¡Cómo quisiera que rasgaras los cielos y bajaras! ¡Que los montes se derritieran ante ti como ante un fuego abrasador que todo lo funde, como un fuego que hace hervir el agua! ¡Así tu nombre sería reconocido por tus enemigos, y las naciones temblarían en tu presencia!
Cuando tú descendiste e hiciste maravillas que nunca imaginamos, los montes temblaron ante ti. Nunca antes hubo oídos que lo oyeran ni ojos que lo vieran, ni nadie supo de un Dios que, como tú, actuara en favor de aquellos que en él confían. Tú has salido al encuentro de los que practican la justicia con alegría, y de los que se acuerdan de ti y siguen tus enseñanzas. Pero te enojas si pecamos y no dejamos de pecar. ¿Acaso podremos alcanzar la salvación?
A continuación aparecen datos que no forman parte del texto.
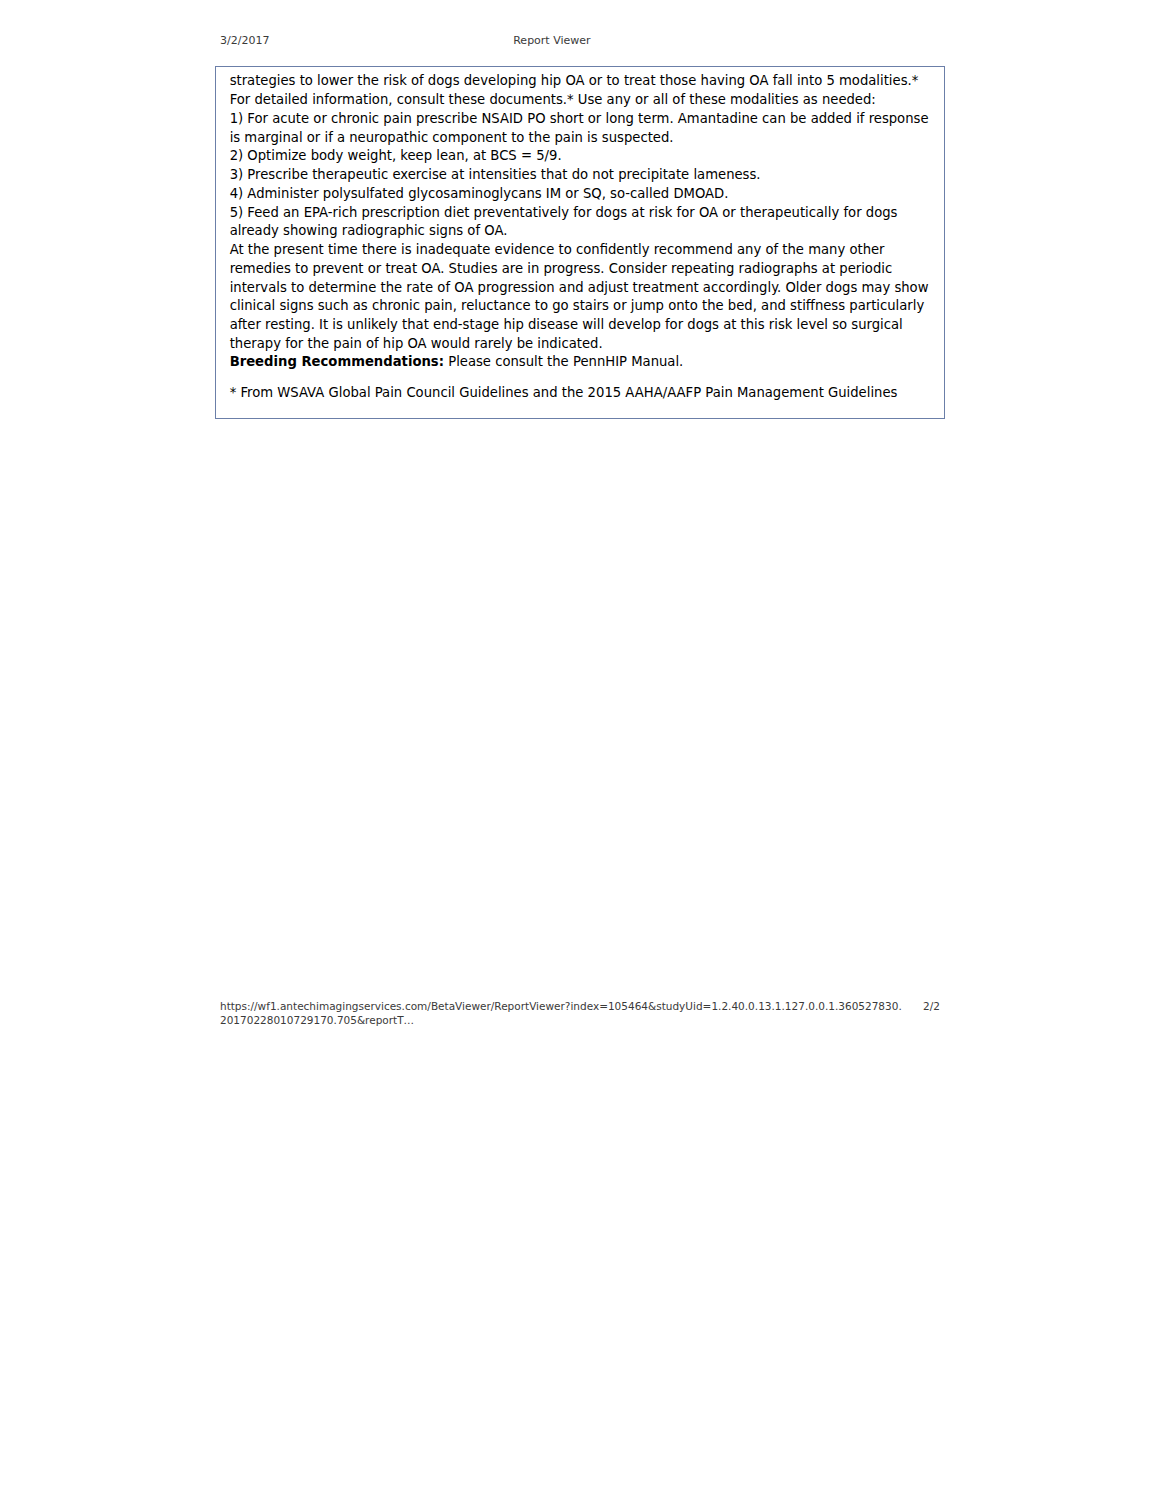3/2/2017
Report Viewer
strategies to lower the risk of dogs developing hip OA or to treat those having OA fall into 5 modalities.* For detailed information, consult these documents.* Use any or all of these modalities as needed:
1) For acute or chronic pain prescribe NSAID PO short or long term. Amantadine can be added if response is marginal or if a neuropathic component to the pain is suspected.
2) Optimize body weight, keep lean, at BCS = 5/9.
3) Prescribe therapeutic exercise at intensities that do not precipitate lameness.
4) Administer polysulfated glycosaminoglycans IM or SQ, so-called DMOAD.
5) Feed an EPA-rich prescription diet preventatively for dogs at risk for OA or therapeutically for dogs already showing radiographic signs of OA.
At the present time there is inadequate evidence to confidently recommend any of the many other remedies to prevent or treat OA. Studies are in progress. Consider repeating radiographs at periodic intervals to determine the rate of OA progression and adjust treatment accordingly. Older dogs may show clinical signs such as chronic pain, reluctance to go stairs or jump onto the bed, and stiffness particularly after resting. It is unlikely that end-stage hip disease will develop for dogs at this risk level so surgical therapy for the pain of hip OA would rarely be indicated.
Breeding Recommendations: Please consult the PennHIP Manual.
* From WSAVA Global Pain Council Guidelines and the 2015 AAHA/AAFP Pain Management Guidelines
https://wf1.antechimagingservices.com/BetaViewer/ReportViewer?index=105464&studyUid=1.2.40.0.13.1.127.0.0.1.360527830.20170228010729170.705&reportT…
2/2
Todos nosotros estamos llenos de impureza; todos nuestros actos de justicia son como un trapo lleno de inmundicia. Todos nosotros somos como hojas caídas; ¡nuestras maldades nos arrastran como el viento! Ya no hay nadie que invoque tu nombre, ni que se despierte y busque tu apoyo. Por eso nos diste la espalda, y nos dejaste caer en poder de nuestras maldades. Pero tú, Señor, eres nuestro padre; nosotros somos el barro y tú eres quien nos da forma; todos nosotros somos obra de tus manos. No te enojes demasiado, Señor, ni tengas presente nuestra iniquidad todo el tiempo. Toma en cuenta que todos nosotros somos tu pueblo.
Isaías 64:1-9
Escucha las palabras de Isaías: «¡Cómo quisiera que rasgaras los cielos y bajaras!». Isaías anhela que Dios se acerque, anhela la presencia del Señor. Le duele estar alejado del agua viva, del aliento de la vida. Recuerda los viejos tiempos, cuando Israel había caminado con Dios por el desierto y se había encontrado con Él en el monte Sinaí. Esos sí eran días felices, piensa Isaías.
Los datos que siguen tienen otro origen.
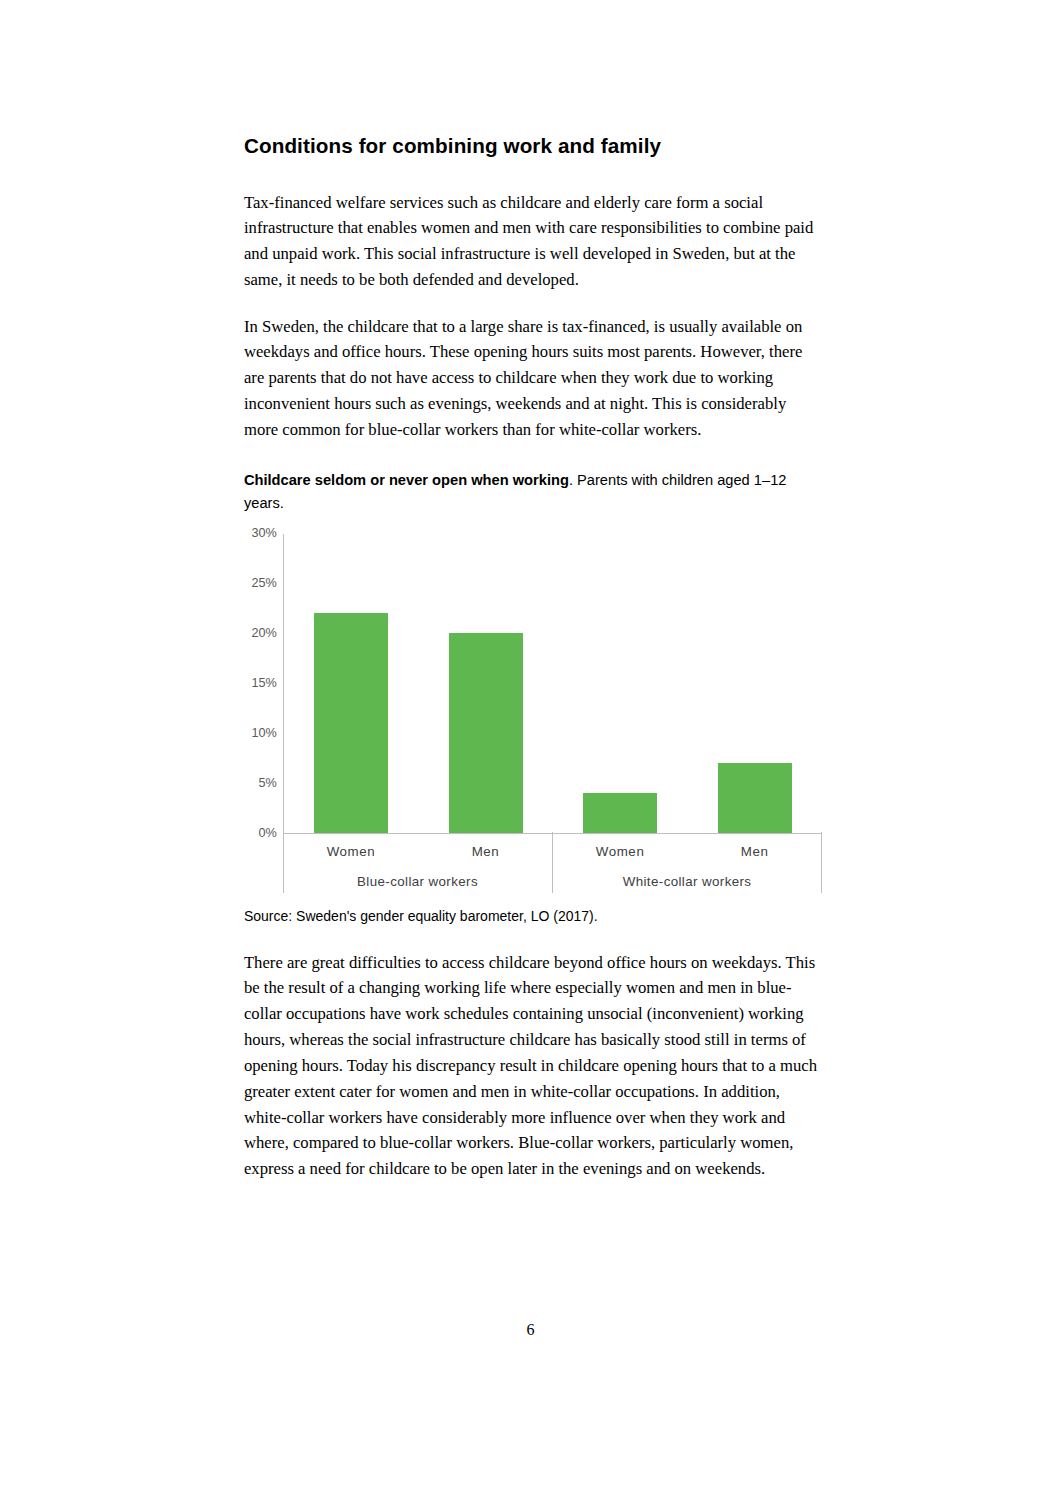Conditions for combining work and family
Tax-financed welfare services such as childcare and elderly care form a social infrastructure that enables women and men with care responsibilities to combine paid and unpaid work. This social infrastructure is well developed in Sweden, but at the same, it needs to be both defended and developed.
In Sweden, the childcare that to a large share is tax-financed, is usually available on weekdays and office hours. These opening hours suits most parents. However, there are parents that do not have access to childcare when they work due to working inconvenient hours such as evenings, weekends and at night. This is considerably more common for blue-collar workers than for white-collar workers.
Childcare seldom or never open when working. Parents with children aged 1–12 years.
30%
25%
20%
15%
10%
5%
0%
Women
Men
Women
Men
Blue-collar workers
White-collar workers
Source: Sweden's gender equality barometer, LO (2017).
There are great difficulties to access childcare beyond office hours on weekdays. This be the result of a changing working life where especially women and men in blue-collar occupations have work schedules containing unsocial (inconvenient) working hours, whereas the social infrastructure childcare has basically stood still in terms of opening hours. Today his discrepancy result in childcare opening hours that to a much greater extent cater for women and men in white-collar occupations. In addition, white-collar workers have considerably more influence over when they work and where, compared to blue-collar workers. Blue-collar workers, particularly women, express a need for childcare to be open later in the evenings and on weekends.
6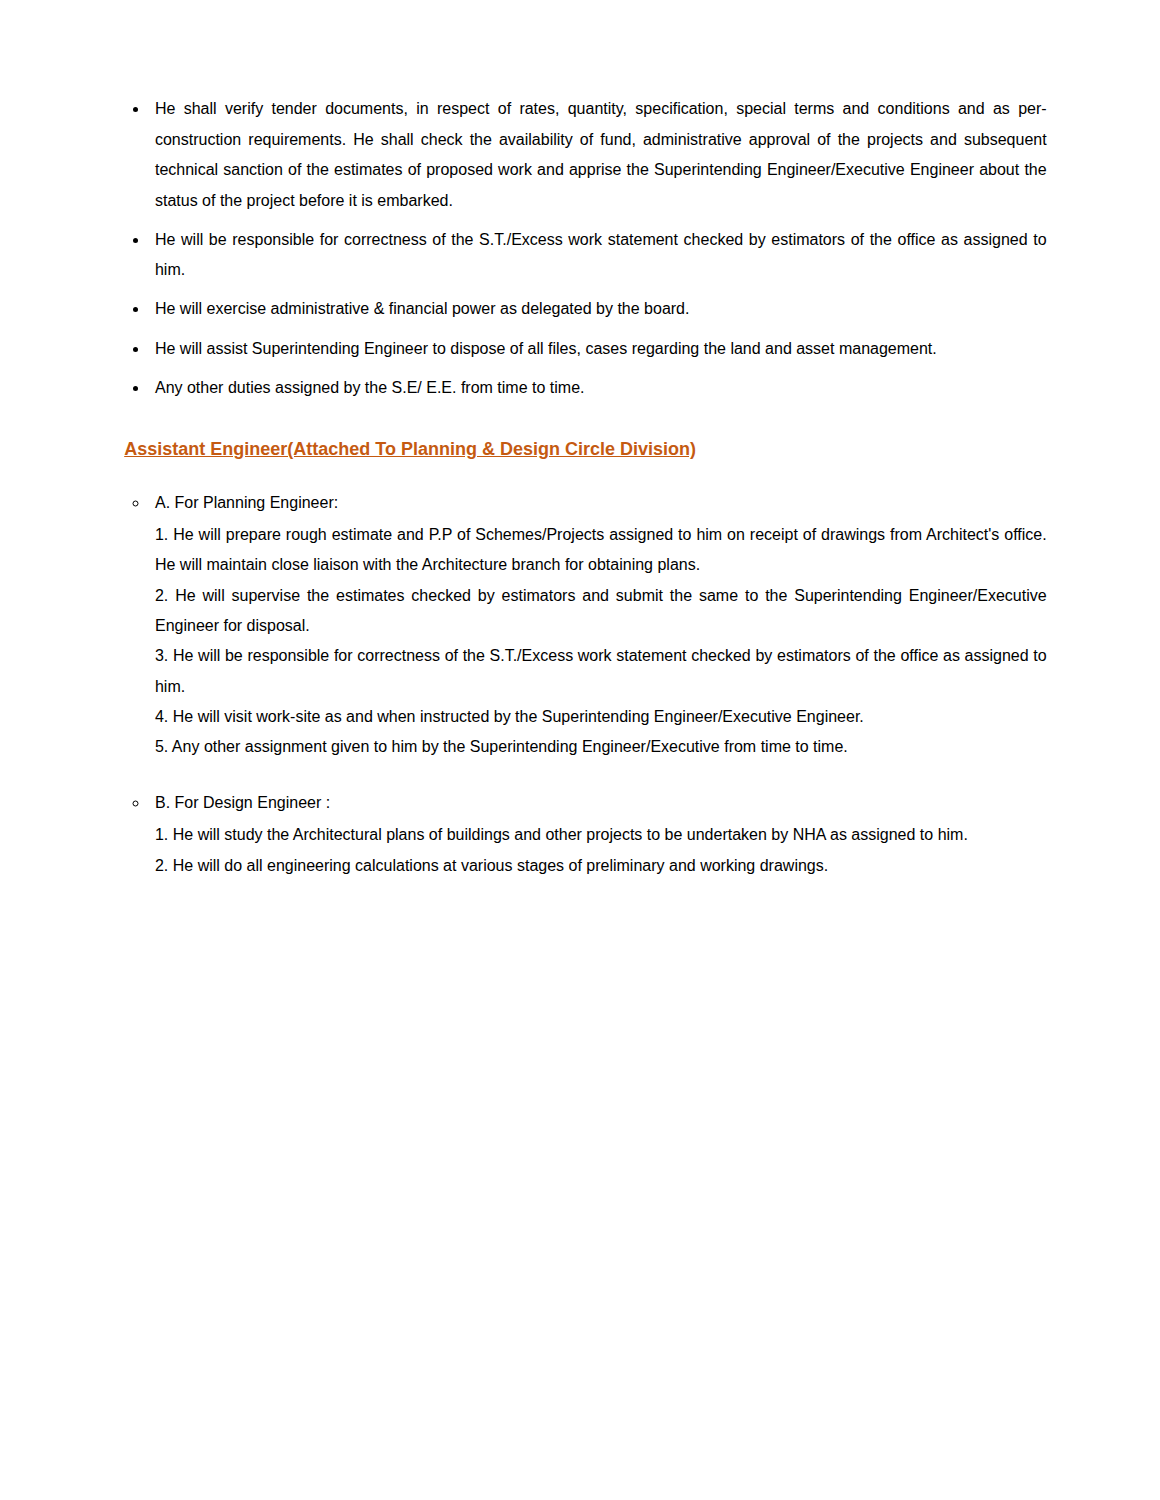He shall verify tender documents, in respect of rates, quantity, specification, special terms and conditions and as per-construction requirements. He shall check the availability of fund, administrative approval of the projects and subsequent technical sanction of the estimates of proposed work and apprise the Superintending Engineer/Executive Engineer about the status of the project before it is embarked.
He will be responsible for correctness of the S.T./Excess work statement checked by estimators of the office as assigned to him.
He will exercise administrative & financial power as delegated by the board.
He will assist Superintending Engineer to dispose of all files, cases regarding the land and asset management.
Any other duties assigned by the S.E/ E.E. from time to time.
Assistant Engineer(Attached To Planning & Design Circle Division)
A. For Planning Engineer:
1. He will prepare rough estimate and P.P of Schemes/Projects assigned to him on receipt of drawings from Architect's office. He will maintain close liaison with the Architecture branch for obtaining plans.
2. He will supervise the estimates checked by estimators and submit the same to the Superintending Engineer/Executive Engineer for disposal.
3. He will be responsible for correctness of the S.T./Excess work statement checked by estimators of the office as assigned to him.
4. He will visit work-site as and when instructed by the Superintending Engineer/Executive Engineer.
5. Any other assignment given to him by the Superintending Engineer/Executive from time to time.
B. For Design Engineer :
1. He will study the Architectural plans of buildings and other projects to be undertaken by NHA as assigned to him.
2. He will do all engineering calculations at various stages of preliminary and working drawings.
Pero ya no es así. ¿Por qué? Porque el pueblo se ha comportado mal en sus palabras, pensamientos y acciones; se han separado de la fuente de la vida, de Dios mismo, y sufren por ello. E Isaías confiesa que esto también es cierto para él.
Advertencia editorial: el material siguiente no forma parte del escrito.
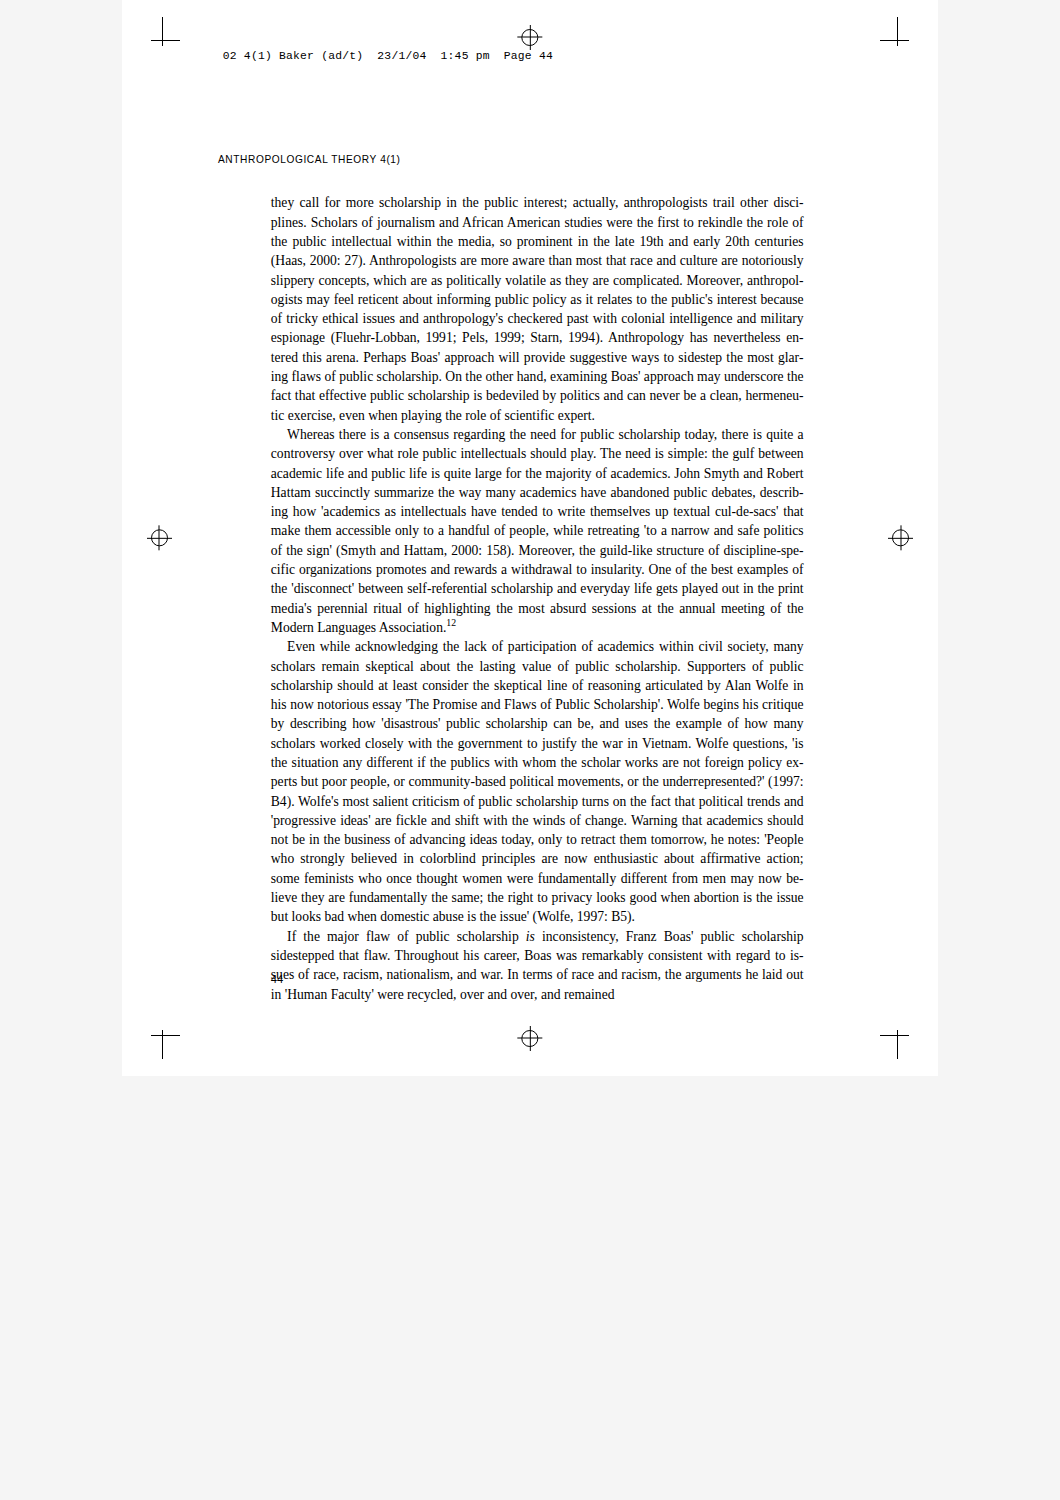02 4(1) Baker (ad/t) 23/1/04 1:45 pm Page 44
ANTHROPOLOGICAL THEORY 4(1)
they call for more scholarship in the public interest; actually, anthropologists trail other disciplines. Scholars of journalism and African American studies were the first to rekindle the role of the public intellectual within the media, so prominent in the late 19th and early 20th centuries (Haas, 2000: 27). Anthropologists are more aware than most that race and culture are notoriously slippery concepts, which are as politically volatile as they are complicated. Moreover, anthropologists may feel reticent about informing public policy as it relates to the public's interest because of tricky ethical issues and anthropology's checkered past with colonial intelligence and military espionage (Fluehr-Lobban, 1991; Pels, 1999; Starn, 1994). Anthropology has nevertheless entered this arena. Perhaps Boas' approach will provide suggestive ways to sidestep the most glaring flaws of public scholarship. On the other hand, examining Boas' approach may underscore the fact that effective public scholarship is bedeviled by politics and can never be a clean, hermeneutic exercise, even when playing the role of scientific expert.
Whereas there is a consensus regarding the need for public scholarship today, there is quite a controversy over what role public intellectuals should play. The need is simple: the gulf between academic life and public life is quite large for the majority of academics. John Smyth and Robert Hattam succinctly summarize the way many academics have abandoned public debates, describing how 'academics as intellectuals have tended to write themselves up textual cul-de-sacs' that make them accessible only to a handful of people, while retreating 'to a narrow and safe politics of the sign' (Smyth and Hattam, 2000: 158). Moreover, the guild-like structure of discipline-specific organizations promotes and rewards a withdrawal to insularity. One of the best examples of the 'disconnect' between self-referential scholarship and everyday life gets played out in the print media's perennial ritual of highlighting the most absurd sessions at the annual meeting of the Modern Languages Association.12
Even while acknowledging the lack of participation of academics within civil society, many scholars remain skeptical about the lasting value of public scholarship. Supporters of public scholarship should at least consider the skeptical line of reasoning articulated by Alan Wolfe in his now notorious essay 'The Promise and Flaws of Public Scholarship'. Wolfe begins his critique by describing how 'disastrous' public scholarship can be, and uses the example of how many scholars worked closely with the government to justify the war in Vietnam. Wolfe questions, 'is the situation any different if the publics with whom the scholar works are not foreign policy experts but poor people, or community-based political movements, or the underrepresented?' (1997: B4). Wolfe's most salient criticism of public scholarship turns on the fact that political trends and 'progressive ideas' are fickle and shift with the winds of change. Warning that academics should not be in the business of advancing ideas today, only to retract them tomorrow, he notes: 'People who strongly believed in colorblind principles are now enthusiastic about affirmative action; some feminists who once thought women were fundamentally different from men may now believe they are fundamentally the same; the right to privacy looks good when abortion is the issue but looks bad when domestic abuse is the issue' (Wolfe, 1997: B5).
If the major flaw of public scholarship is inconsistency, Franz Boas' public scholarship sidestepped that flaw. Throughout his career, Boas was remarkably consistent with regard to issues of race, racism, nationalism, and war. In terms of race and racism, the arguments he laid out in 'Human Faculty' were recycled, over and over, and remained
44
Y también es cierto para nosotros. Nosotros también nos hemos alejado del Señor y anhelamos al Dios que hemos abandonado. Pero al igual que Isaías y el pueblo de Israel, no podemos regresar a la presencia de Dios por nuestra cuenta. O Dios rasga los cielos y desciende, o estamos perdidos. Es así de simple.
Desde su momento en la historia, Isaías suplica a Dios: «No te enojes demasiado, Señor, ni tengas presente nuestra iniquidad todo el tiempo». Tiene esperanza porque sabe que Dios es misericordioso. Pero desde nuestro momento en la historia tenemos algo aún mejor: el conocimiento de que Dios ya ha escuchado nuestras oraciones, ha abierto los cielos y ha bajado en la persona de Jesucristo, nuestro Salvador, nacido para librarnos.
Ya no necesitamos añorar los buenos viejos tiempos de la presencia de Dios en el Sinaí. Tenemos algo mucho mejor: Dios en la carne, cargando nuestros pecados en la cruz, dejándolos en la tumba y resucitando de entre los muertos tres días después. Ahora tenemos a Jesús, quien es nuestra vida y salvación. Nuestros corazones anhelantes pueden estar satisfechos, porque Él nos ha dicho: «No te dejaré ni te desampararé jamás» (Hebreos 13: 5b).
ORACIÓN: Señor, déjame vivir siempre en Tu presencia. Amén.
Dra. Kari Vo
Para reflexionar:
1.- ¿Qué haces cuando anhelas a Dios?
2.- ¿Cómo sabes que Jesús está contigo, más allá de que lo sientas o no?